=== Section Start ===

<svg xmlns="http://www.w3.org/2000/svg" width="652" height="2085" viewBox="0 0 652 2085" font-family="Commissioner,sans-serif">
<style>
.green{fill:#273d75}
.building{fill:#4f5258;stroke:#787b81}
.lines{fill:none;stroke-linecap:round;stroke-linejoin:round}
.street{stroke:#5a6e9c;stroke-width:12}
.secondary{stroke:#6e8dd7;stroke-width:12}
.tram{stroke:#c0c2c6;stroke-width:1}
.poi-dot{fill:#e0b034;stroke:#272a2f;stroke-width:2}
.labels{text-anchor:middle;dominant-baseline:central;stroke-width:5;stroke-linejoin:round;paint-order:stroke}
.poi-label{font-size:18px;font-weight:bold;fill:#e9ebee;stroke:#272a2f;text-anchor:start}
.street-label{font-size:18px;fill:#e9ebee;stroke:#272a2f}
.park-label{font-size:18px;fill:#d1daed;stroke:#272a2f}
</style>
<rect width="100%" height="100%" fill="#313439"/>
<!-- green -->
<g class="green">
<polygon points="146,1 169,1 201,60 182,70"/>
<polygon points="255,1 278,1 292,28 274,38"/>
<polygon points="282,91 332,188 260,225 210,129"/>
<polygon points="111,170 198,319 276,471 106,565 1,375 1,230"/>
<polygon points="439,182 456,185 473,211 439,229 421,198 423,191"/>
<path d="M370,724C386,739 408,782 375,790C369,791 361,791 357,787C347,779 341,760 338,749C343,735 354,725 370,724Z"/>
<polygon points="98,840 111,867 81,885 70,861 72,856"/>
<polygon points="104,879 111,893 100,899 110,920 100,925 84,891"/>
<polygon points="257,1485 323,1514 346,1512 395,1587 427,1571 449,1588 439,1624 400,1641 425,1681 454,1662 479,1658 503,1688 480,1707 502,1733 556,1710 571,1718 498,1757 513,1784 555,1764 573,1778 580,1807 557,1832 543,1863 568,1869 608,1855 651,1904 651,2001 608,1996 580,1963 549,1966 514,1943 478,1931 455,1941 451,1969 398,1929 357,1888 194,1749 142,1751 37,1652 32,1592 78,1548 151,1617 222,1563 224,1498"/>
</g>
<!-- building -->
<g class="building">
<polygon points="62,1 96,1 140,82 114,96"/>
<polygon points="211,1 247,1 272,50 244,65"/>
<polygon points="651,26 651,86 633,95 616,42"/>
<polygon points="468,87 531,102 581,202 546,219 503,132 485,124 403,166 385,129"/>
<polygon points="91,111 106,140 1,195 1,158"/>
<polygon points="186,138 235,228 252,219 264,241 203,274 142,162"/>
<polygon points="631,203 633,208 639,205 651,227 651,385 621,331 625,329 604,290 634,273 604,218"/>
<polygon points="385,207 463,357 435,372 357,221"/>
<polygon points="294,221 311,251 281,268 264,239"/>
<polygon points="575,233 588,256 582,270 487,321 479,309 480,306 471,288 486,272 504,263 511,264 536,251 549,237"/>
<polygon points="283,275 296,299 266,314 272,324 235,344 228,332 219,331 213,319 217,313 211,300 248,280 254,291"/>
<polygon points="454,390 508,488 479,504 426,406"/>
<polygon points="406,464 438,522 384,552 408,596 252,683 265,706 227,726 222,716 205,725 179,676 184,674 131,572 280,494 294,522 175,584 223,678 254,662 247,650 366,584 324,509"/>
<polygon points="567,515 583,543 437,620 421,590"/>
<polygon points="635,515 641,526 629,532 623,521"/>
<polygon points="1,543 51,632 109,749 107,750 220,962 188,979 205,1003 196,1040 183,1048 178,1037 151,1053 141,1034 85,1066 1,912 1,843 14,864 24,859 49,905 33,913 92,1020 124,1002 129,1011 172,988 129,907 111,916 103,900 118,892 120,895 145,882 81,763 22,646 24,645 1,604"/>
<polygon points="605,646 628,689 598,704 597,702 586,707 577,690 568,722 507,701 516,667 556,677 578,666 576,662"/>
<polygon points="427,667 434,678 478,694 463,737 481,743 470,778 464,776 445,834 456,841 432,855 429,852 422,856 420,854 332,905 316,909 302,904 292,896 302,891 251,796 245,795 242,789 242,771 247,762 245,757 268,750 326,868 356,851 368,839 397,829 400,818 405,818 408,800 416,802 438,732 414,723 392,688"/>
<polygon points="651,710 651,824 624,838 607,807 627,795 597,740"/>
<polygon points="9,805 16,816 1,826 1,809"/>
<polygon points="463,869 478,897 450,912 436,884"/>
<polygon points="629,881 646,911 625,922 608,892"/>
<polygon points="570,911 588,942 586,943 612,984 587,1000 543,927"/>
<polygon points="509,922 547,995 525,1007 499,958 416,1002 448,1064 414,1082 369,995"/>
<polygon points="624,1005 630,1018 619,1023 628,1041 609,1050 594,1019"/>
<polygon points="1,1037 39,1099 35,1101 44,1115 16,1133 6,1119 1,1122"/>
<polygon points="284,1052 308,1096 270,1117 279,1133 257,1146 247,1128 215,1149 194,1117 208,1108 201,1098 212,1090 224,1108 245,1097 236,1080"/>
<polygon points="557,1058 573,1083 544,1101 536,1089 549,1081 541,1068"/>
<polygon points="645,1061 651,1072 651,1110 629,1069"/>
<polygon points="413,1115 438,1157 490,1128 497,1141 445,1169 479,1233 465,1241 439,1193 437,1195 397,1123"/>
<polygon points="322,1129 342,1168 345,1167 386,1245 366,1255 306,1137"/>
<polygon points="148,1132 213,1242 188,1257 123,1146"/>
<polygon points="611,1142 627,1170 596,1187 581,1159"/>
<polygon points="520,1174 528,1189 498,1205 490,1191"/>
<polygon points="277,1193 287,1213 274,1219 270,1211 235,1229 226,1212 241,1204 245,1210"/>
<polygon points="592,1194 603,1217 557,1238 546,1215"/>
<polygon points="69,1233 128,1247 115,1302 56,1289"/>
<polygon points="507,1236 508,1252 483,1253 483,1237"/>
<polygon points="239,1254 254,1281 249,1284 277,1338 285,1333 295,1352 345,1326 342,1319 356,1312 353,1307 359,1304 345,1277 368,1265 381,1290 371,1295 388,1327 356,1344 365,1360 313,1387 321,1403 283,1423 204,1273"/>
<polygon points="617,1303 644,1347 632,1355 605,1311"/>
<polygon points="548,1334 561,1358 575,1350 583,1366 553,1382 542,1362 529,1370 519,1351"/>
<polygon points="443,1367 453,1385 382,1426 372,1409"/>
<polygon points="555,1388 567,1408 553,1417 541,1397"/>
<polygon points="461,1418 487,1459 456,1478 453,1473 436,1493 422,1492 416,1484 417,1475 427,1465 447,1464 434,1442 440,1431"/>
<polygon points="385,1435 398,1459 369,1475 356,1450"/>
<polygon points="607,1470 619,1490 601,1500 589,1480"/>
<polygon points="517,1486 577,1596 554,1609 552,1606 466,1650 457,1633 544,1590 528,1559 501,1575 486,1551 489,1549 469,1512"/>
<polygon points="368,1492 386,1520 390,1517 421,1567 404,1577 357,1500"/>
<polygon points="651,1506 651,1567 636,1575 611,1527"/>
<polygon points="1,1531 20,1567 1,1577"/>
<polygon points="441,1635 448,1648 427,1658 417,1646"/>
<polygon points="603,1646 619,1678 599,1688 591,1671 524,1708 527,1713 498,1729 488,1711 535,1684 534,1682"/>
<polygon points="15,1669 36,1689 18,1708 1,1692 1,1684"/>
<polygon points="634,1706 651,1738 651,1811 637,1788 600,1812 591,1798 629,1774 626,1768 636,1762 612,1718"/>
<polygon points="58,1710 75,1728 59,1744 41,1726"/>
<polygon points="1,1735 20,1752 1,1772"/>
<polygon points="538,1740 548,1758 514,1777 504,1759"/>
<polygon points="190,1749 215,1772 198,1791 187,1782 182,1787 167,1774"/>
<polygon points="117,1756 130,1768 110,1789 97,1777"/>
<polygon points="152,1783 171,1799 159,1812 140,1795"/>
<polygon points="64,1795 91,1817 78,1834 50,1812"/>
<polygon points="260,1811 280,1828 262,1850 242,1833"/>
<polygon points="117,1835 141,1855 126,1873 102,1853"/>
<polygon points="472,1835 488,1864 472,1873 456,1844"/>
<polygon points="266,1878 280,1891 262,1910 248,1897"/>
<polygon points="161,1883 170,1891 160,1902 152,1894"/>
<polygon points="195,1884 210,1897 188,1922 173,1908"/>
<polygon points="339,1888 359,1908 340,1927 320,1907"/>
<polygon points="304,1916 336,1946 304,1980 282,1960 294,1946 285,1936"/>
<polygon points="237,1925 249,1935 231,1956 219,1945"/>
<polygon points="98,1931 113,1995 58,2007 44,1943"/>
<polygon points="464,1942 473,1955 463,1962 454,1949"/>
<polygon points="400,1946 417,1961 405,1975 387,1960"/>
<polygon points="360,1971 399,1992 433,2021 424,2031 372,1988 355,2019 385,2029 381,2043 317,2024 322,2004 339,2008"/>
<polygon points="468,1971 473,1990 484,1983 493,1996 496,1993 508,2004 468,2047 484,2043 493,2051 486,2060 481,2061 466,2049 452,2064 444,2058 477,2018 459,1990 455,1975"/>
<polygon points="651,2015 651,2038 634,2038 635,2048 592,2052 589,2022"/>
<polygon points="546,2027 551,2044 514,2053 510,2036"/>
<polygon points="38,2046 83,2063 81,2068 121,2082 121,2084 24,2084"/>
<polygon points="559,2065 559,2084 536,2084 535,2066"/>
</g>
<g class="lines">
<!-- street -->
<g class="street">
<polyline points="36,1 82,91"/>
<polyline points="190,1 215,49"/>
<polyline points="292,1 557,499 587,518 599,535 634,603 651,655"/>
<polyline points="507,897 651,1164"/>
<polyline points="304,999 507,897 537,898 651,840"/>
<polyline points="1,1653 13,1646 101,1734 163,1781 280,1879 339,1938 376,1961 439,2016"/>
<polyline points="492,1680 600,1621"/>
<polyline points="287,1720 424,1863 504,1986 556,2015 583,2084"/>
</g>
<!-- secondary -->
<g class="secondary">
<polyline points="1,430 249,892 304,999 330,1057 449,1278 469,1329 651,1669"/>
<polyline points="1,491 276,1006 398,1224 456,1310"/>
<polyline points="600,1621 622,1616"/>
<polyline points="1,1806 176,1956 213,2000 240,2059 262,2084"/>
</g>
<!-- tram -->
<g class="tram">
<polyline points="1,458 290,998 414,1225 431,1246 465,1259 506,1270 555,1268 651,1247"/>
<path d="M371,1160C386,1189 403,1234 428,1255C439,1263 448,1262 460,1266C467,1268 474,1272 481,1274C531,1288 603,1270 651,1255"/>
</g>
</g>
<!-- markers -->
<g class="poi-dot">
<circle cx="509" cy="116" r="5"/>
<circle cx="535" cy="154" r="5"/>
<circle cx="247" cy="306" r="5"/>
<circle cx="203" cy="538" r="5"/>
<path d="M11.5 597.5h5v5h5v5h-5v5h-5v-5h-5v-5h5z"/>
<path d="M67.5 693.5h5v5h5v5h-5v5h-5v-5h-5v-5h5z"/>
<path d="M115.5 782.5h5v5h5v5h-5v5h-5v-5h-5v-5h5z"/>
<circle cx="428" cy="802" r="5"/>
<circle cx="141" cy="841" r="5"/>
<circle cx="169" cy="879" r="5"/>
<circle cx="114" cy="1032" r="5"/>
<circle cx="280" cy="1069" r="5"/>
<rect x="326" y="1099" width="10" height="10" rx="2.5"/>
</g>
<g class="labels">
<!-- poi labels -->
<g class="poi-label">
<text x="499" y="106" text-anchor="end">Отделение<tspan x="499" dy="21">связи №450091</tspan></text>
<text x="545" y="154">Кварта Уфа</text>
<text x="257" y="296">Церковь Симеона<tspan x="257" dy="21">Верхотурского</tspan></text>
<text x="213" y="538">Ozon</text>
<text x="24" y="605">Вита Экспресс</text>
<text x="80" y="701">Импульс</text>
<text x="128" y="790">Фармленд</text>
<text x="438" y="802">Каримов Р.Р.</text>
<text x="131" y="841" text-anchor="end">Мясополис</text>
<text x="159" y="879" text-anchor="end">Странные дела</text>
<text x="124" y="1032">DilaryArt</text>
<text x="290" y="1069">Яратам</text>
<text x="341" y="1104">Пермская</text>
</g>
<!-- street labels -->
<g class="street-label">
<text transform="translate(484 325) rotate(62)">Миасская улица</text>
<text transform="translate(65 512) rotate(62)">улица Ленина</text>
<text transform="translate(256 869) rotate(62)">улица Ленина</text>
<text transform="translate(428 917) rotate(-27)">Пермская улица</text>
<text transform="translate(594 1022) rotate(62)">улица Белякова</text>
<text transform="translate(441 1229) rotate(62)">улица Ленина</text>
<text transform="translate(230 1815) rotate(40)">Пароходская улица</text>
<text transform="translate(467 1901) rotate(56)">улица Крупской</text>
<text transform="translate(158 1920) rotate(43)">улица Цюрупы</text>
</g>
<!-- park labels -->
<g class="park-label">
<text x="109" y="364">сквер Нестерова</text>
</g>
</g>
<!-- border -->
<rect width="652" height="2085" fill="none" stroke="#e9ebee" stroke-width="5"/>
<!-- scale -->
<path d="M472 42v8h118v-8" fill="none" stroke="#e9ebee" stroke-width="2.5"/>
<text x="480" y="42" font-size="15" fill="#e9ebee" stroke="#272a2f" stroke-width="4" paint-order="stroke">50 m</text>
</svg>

=== Section End ===

■ **Instructions to follow**:
If a line in the data above includes the string "linejoin", copy it.

■ **Result of this exercise**:
.lines{fill:none;stroke-linecap:round;stroke-linejoin:round}
.labels{text-anchor:middle;dominant-baseline:central;stroke-width:5;stroke-linejoin:round;paint-order:stroke}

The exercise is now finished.